- Directed by: Mostafa Derkaoui
- Written by: Mostafa Derkaoui
- Produced by: Mostafa Derkaoui
- Cinematography: Abdelkarim Derkaoui
- Edited by: Mostafa Derkaoui
- Music by: Nahorny
- Release date: 1974;
- Running time: 76 minutes
- Country: Morocco
- Language: Moroccan Arabic

= About Some Meaningless Events =

About Some Meaningless Events is a 1974 docu-fiction film directed by Mostafa Derkaoui. Moroccan authorities banned the film after its first and only screening in Paris.

Widely believed to have been lost, negative prints were uncovered in the archives of the Filmoteca De Catalunya in Barcelona in 2016 by researcher Lea Morin. The prints were restored and the film was then streamed online and presented at a number of events and film festivals, including the Marseille Festival of Documentary Film, MoMa's Doc Fortnight 2021 festival, the 69th Berlin International Film Festival., and EYE Film Institute Netherlands, who offers the film on its streaming platform.

→ DATASET CONTENT:
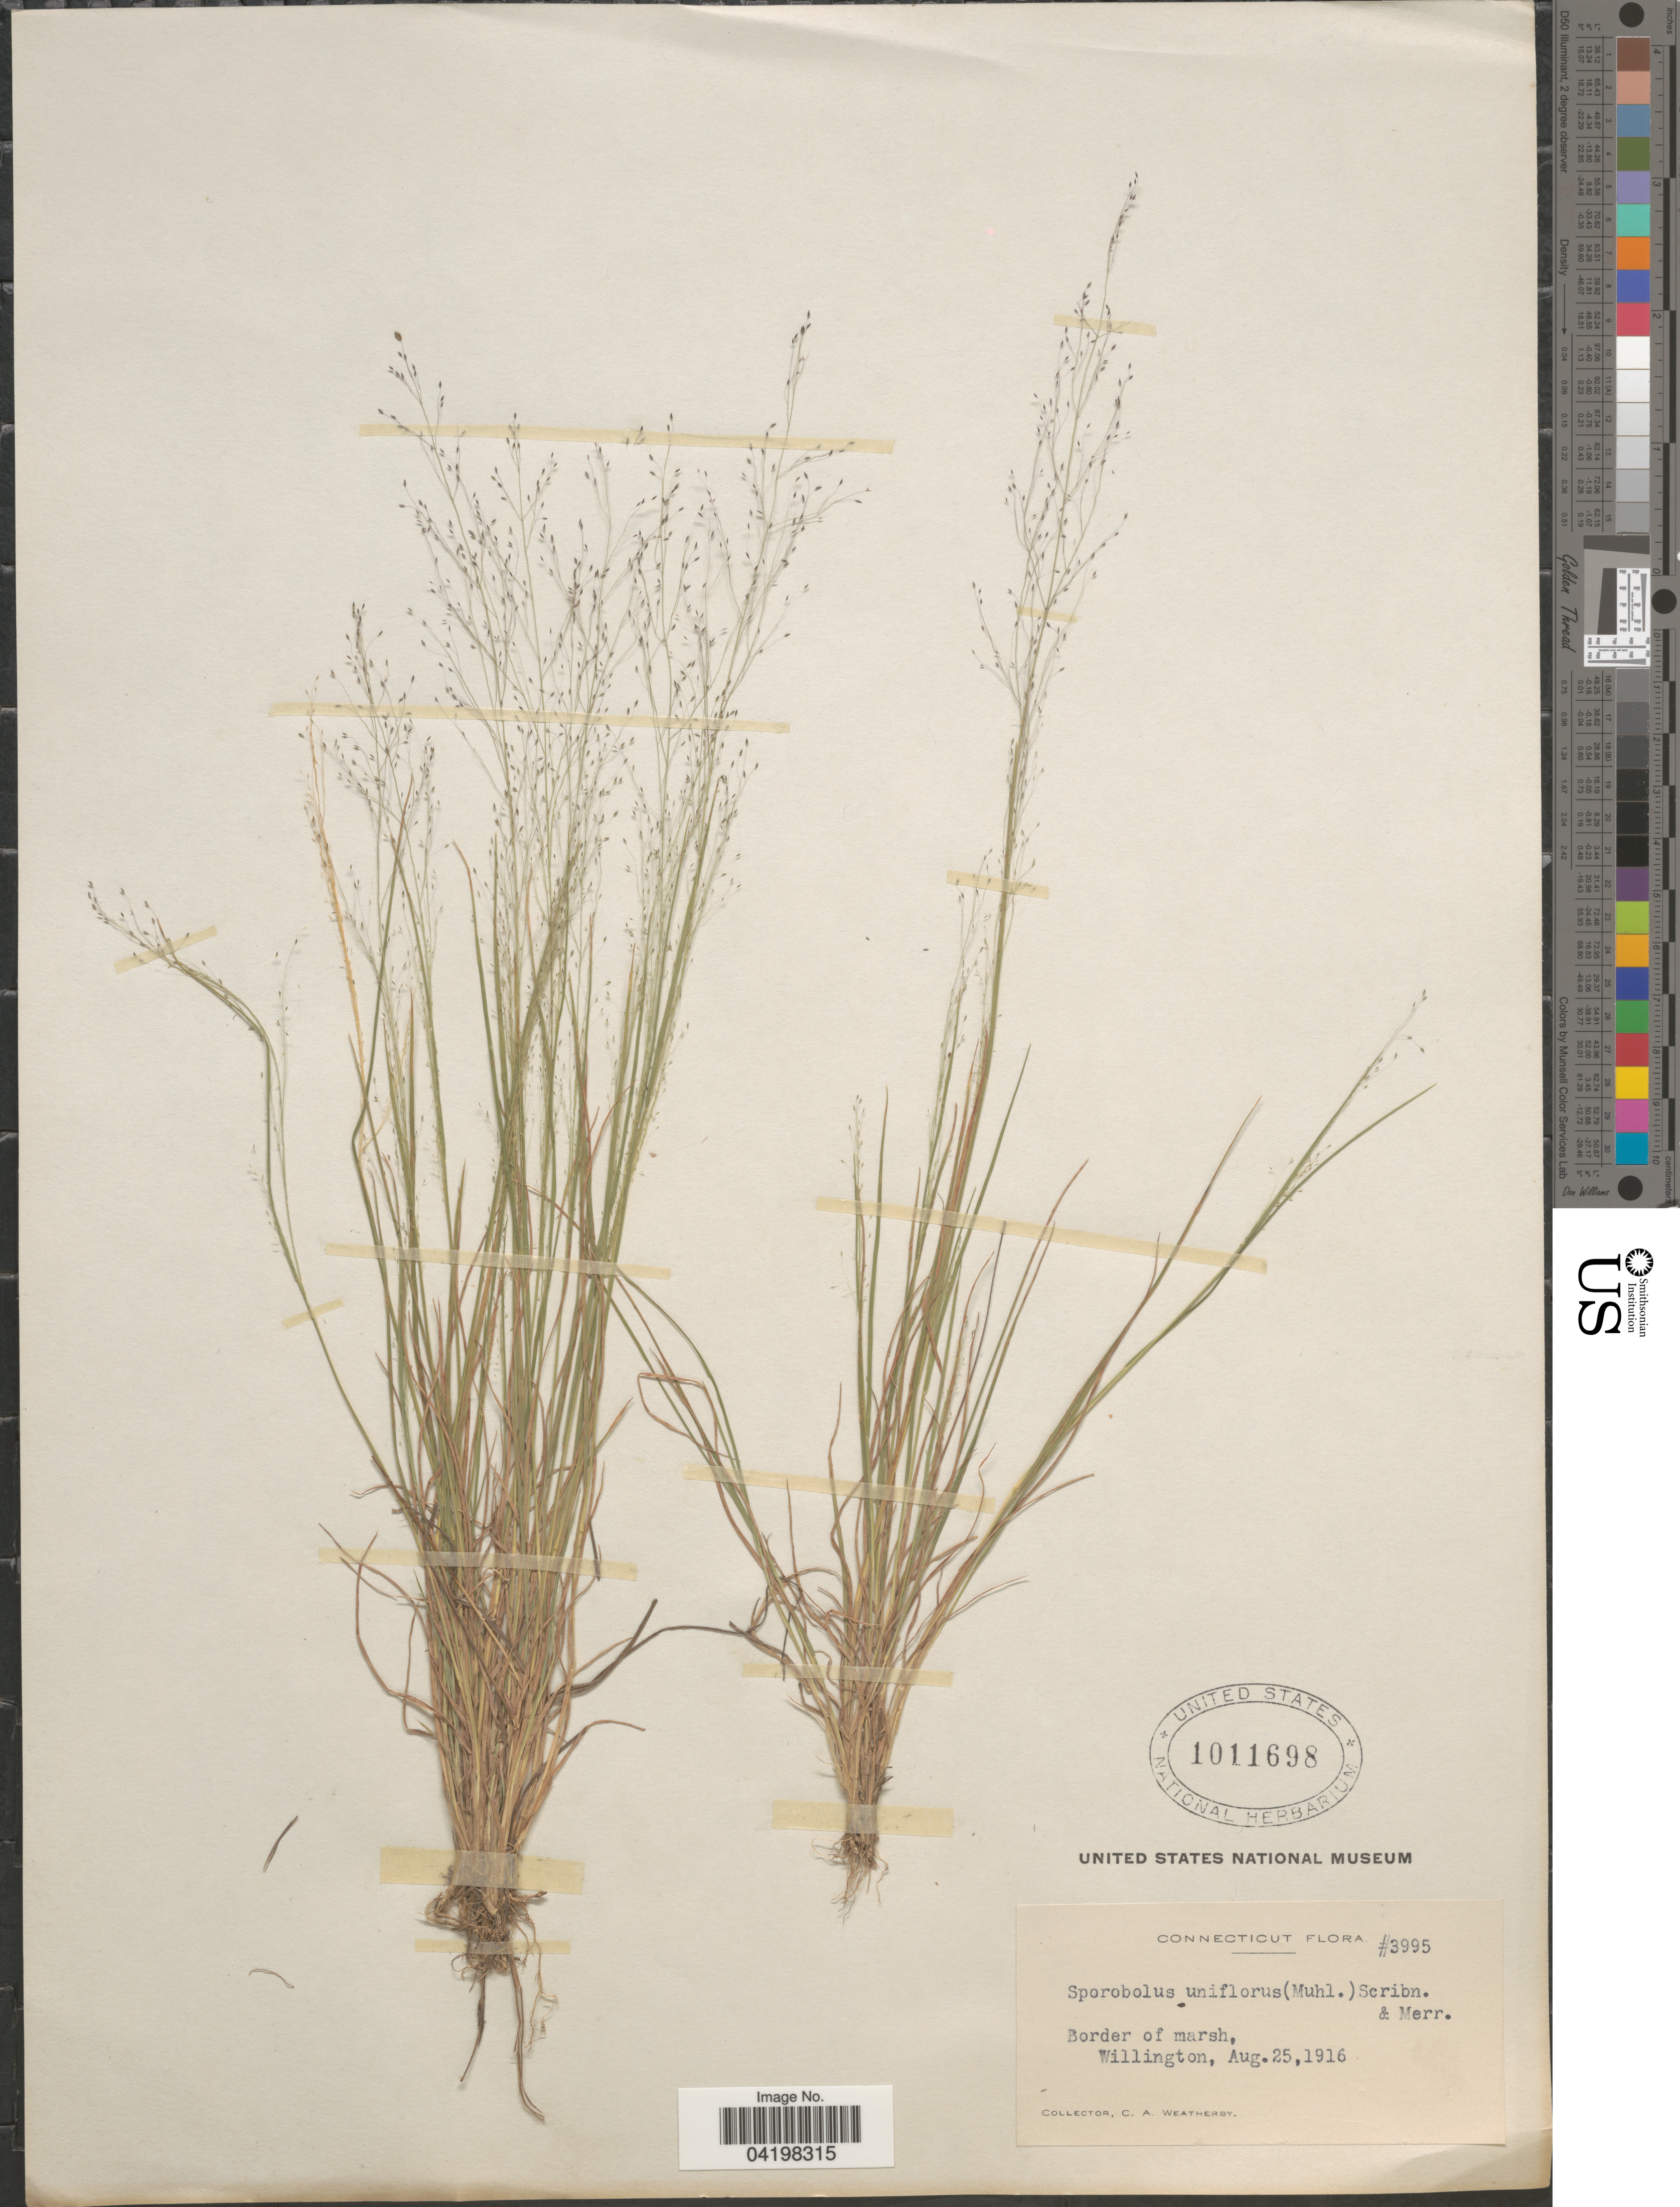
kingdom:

→ TASK:
Continue the article on About Some Meaningless Events, starting right after its last sentence. The data is separate from the article on About Some Meaningless Events.

→ ANSWER TO THIS PROBLEM:
== Synopsis ==
A group of filmmakers in search of a theme to deal with interview young bypassers in Casablanca about their expectations and their relationship to Moroccan cinema. When they witness a crime committed by an exploited dockworker, who involuntarily kills his mobster boss, they decide to investigate the crime's motives, which ultimately leads them to some deep reflection on the role of cinema in Moroccan society.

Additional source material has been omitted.